We can also read between the lines of Moses’ life and see environmental factors that could have influenced his propensity to worry. As a three-month old baby, his mother gave him up to the River Nile because she was worried she couldn’t hide him any longer. Pharaoh’s daughter who picked him up from the Nile could have feared being found out by her father that she was keeping a Hebrew baby. When a person grows up in a family where anxiety is poorly managed, they are prone to a life designed by worry.
As Christians, we further cannot rule out spiritual warfare as a contributor to our anxieties. Jude tells us the archangel Michael fought with Satan over Moses’s body (Jude 1:9). Spiritual warfare is real and Satan is known to capitalize on our fears. We wage spiritual warfare through prayer and putting on the whole armour of God. Apostle Paul says in Philippians 4:6: “Don’t worry about anything; instead, pray about everything.
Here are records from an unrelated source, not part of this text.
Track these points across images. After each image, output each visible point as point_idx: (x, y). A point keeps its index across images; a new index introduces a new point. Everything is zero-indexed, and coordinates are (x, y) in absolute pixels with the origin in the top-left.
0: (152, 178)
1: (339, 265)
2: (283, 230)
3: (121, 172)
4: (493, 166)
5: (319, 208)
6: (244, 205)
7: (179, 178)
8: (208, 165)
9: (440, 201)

Tell God what you need, and thank him for all he has done.
Neil T Anderson in his book The Bondage Breaker notes that, “Fear weakens us, causes us to be self-centred, and clouds our minds so that all we can think about is the thing that frightens us.” He suggests we deal with it by understanding that “God… does not want us to be mastered by anything, including fear (1 Corinthians 6:12).” Jesus is to be our only master (John 13:13; 2 Timothy 2:21).
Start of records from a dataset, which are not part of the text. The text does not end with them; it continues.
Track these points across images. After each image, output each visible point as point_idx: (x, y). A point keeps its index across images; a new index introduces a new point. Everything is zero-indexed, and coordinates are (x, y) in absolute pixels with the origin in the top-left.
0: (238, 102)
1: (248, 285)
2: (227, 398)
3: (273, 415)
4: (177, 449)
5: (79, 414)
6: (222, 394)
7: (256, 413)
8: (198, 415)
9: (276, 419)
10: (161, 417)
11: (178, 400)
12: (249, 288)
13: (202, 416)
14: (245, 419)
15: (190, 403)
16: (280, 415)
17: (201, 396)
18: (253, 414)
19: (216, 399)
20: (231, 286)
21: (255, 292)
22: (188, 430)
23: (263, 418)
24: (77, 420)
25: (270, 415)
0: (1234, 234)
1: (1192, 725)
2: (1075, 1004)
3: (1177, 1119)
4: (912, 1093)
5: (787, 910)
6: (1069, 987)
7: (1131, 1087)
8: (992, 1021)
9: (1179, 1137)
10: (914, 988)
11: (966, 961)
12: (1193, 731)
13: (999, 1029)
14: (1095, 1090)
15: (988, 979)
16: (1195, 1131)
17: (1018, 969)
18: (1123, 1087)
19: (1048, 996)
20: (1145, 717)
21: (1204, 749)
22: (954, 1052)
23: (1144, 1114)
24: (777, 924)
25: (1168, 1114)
Following Paul’s call to pray about everything, Anderson gives the following prayer that we can make from our hearts in order to begin experiencing freedom from the bondage of fear and have the ability to walk by faith in God:
“Dear heavenly Father, I confess to you that I have listened to the devil’s roar and have allowed fear to master me. I have not always walked by faith in you but instead focused on my feelings and circumstances. Thank you for forgiving me for my unbelief. Right now I renounce the spirit to fear and affirm the truth that you have not given me a spirit of fear but of power, love and a sound mind. Lord, please reveal to my mind now all the fears that have been controlling me so I can renounce them and be free to work by faith in you. I thank you for the freedom you give me to work by faith and not by fear. In Jesus’ powerful name, I pray. Amen” (2 Corinthians 4:16-18,5:7, 2 Timothy 1:7).
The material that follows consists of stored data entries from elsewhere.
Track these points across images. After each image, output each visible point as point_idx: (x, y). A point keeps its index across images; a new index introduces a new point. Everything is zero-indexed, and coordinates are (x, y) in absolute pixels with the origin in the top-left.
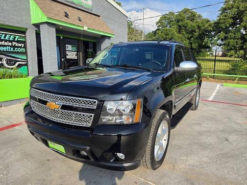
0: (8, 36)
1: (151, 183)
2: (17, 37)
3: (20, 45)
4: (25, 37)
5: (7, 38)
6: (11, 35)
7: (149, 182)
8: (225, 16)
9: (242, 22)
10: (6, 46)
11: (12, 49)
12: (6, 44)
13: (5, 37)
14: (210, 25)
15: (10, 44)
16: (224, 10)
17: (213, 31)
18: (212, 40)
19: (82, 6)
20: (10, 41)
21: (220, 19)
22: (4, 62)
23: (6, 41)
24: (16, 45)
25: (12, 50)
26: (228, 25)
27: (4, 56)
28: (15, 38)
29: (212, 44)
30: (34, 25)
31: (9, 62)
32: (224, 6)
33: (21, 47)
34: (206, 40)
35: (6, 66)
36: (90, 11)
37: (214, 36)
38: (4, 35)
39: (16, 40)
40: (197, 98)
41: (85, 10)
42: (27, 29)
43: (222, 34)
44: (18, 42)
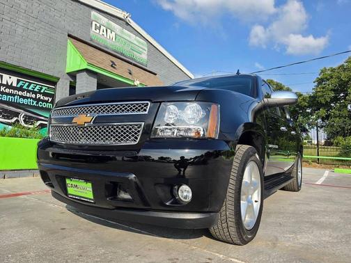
0: (32, 86)
1: (236, 260)
2: (44, 88)
3: (46, 98)
4: (55, 89)
5: (30, 88)
6: (37, 84)
7: (233, 260)
8: (323, 88)
9: (347, 95)
10: (27, 98)
11: (35, 102)
12: (28, 95)
13: (28, 86)
14: (304, 100)
15: (34, 96)
16: (320, 81)
17: (309, 107)
18: (309, 119)
19: (134, 60)
20: (34, 92)
21: (317, 92)
22: (21, 119)
23: (29, 91)
24: (42, 98)
25: (35, 104)
26: (329, 100)
27: (22, 111)
28: (41, 88)
29: (309, 125)
30: (69, 74)
31: (28, 120)
32: (320, 77)
33: (47, 102)
34: (301, 118)
35: (23, 124)
36: (143, 67)
37: (311, 114)
38: (27, 84)
39: (42, 91)
40: (299, 174)
41: (138, 64)
42: (59, 79)
43: (322, 112)
44: (45, 94)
Anderson also gives a list of areas the devil usually uses to keep us from walking in faith, leading us to live an anxious life. Check the ones below that apply to your life and renounce them in prayer (Philippians 4:6):
- Fear of death
- Fear of Satan
- Fear of failure
- Fear of rejection by people
- Fear of disapproval
- Fear of being a homosexual
- Fear of financial problems
- Fear of never getting married
- Fear of the death of a loved one
- Fear of being a hopeless case
- Fear of losing salvation
- Fear of having committed the unpardonable sin
- Fear of not being loved by God
- Fear of never being loved by others
- Fear of embarrassment
- Fear of being victimized by crime
- Fear of marriage
- Fear of divorce
- Fear of going crazy
- Fear of pain or illness
- Fear of the future
- Fear of confrontation
- Fear of specific individuals
List other specific fears that come to mind now and pray: “I renounce the (name the fear) because God has not given me a spirit of fear. I choose to live by faith in the God who has promised to protect me and meet all my needs as I walk by faith in him.”